En ce qui concerne la sécurité, ni le statut mutationnel ni le traitement préalable par des inhibiteurs de BRAF ne semblaient jouer un rôle. Les effets indésirables des médicaments étaient répartis de manière uniforme sur l’ensemble des patientes. Les auteurs concluent que l’utilisation du pembrolizumab peut apporter un bénéfice clinique dans tous les sous-groupes étudiés et que la sécurité est garantie même en cas de prétraitement. De nombreuses recherches sont encore nécessaires, y compris dans le cadre d’études prospectives, pour confirmer ces affirmations, pour démontrer éventuellement un effet significatif d’un traitement par inhibiteur de BRAF sur les lignes de traitement suivantes, ou même pour pouvoir recommander une séquence de traitement. Bien que beaucoup ait déjà été fait avec le développement de diverses nouvelles substances qui ont déjà amélioré durablement le pronostic du mélanome malin, leur utilisation optimale et un traitement spécifique aux sous-groupes pourraient permettre de franchir de nouvelles étapes dans la gestion du cancer noir de la peau.
Source : Puzanov, et al : Association of BRAF V600E/K Mutation Status and Prior BRAF/MEK Inhibition With Pembrolizumab Outcomes in Advanced Melanoma : Pooled Analysis of 3 Clinical Trials. JAMA Oncol 2020 ; 6(8) : 1256-1264.
Littérature :
- Long GV, et al : Associations pronostiques et clinicopathologiques de BRAF oncogène dans le mélanome métastatique. J Clin Oncol 2011 ; 29(10) : 1239-1246.

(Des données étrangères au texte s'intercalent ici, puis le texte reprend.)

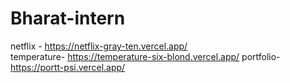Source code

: # Bharat-intern
netflix - https://netflix-gray-ten.vercel.app/      
temperature-       https://temperature-six-blond.vercel.app/
portfolio- https://portt-psi.vercel.app/

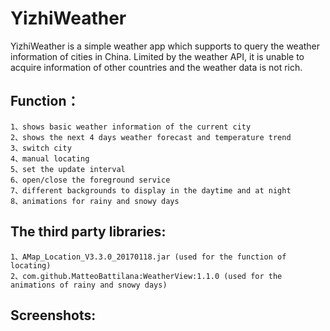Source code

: # YizhiWeather


YizhiWeather is a simple weather app which supports to query the weather information of cities in China. Limited by the weather API, it is unable to acquire information of other countries and the weather data is not rich.

Function：
---
  
	1、shows basic weather information of the current city  
	2、shows the next 4 days weather forecast and temperature trend  
	3、switch city  
	4、manual locating  
	5、set the update interval  
	6、open/close the foreground service  
	7、different backgrounds to display in the daytime and at night  
	8、animations for rainy and snowy days

The third party libraries:
---
	1、AMap_Location_V3.3.0_20170118.jar (used for the function of locating)  
	2、com.github.MatteoBattilana:WeatherView:1.1.0 (used for the animations of rainy and snowy days) 

Screenshots: 
---


   

  


















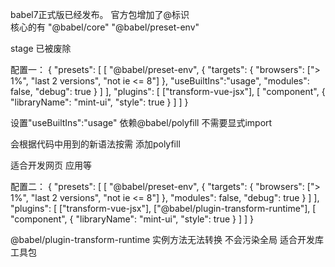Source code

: babel7正式版已经发布。
官方包增加了@标识  
核心的有
"@babel/core"
"@babel/preset-env"

stage 已被废除



配置一：
{
  "presets": [
    [
      "@babel/preset-env",
      {
        "targets": {
          "browsers": ["> 1%", "last 2 versions", "not ie <= 8"]
        },
        "useBuiltIns":"usage",
        "modules": false,
        "debug": true
      }
    ]
  ],
  "plugins": [
    ["transform-vue-jsx"],
    [
      "component",
      {
        "libraryName": "mint-ui",
        "style": true
      }
    ]
  ]
}



 设置"useBuiltIns":"usage"   依赖@babel/polyfill 不需要显式import

 会根据代码中用到的新语法按需 添加polyfill     

 适合开发网页 应用等

配置二：
{
  "presets": [
    [
      "@babel/preset-env",
      {
        "targets": {
          "browsers": ["> 1%", "last 2 versions", "not ie <= 8"]
        },
        "modules": false,
        "debug": true
      }
    ]
  ],
  "plugins": [
    ["transform-vue-jsx"],
    ["@babel/plugin-transform-runtime"],
    [
      "component",
      {
        "libraryName": "mint-ui",
        "style": true
      }
    ]
  ]
}

@babel/plugin-transform-runtime
实例方法无法转换  不会污染全局   适合开发库 工具包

- Knispel S, et al : Mélanome malin : options pour les patients à un stade avancé. Dtsch Arztebl International 2018 ; 115(20-21) : 4-9.
- National Comprehensive Cancer Network (Réseau national de cancérologie) : NCCN clinical practice guidelines : cutaneous melanoma (version 4.2020). www.nccn.org/professionals/physician_gls/pdf/cutaneous_melanoma.pdf.
- Johnson DB, et al : Traitement par séquençage dans le mélanome mutant BRAFV600 : anti-PD-1 avant et après l’inhibition de BRAF. J Immunother 2017 ; 40(1) : 31-35.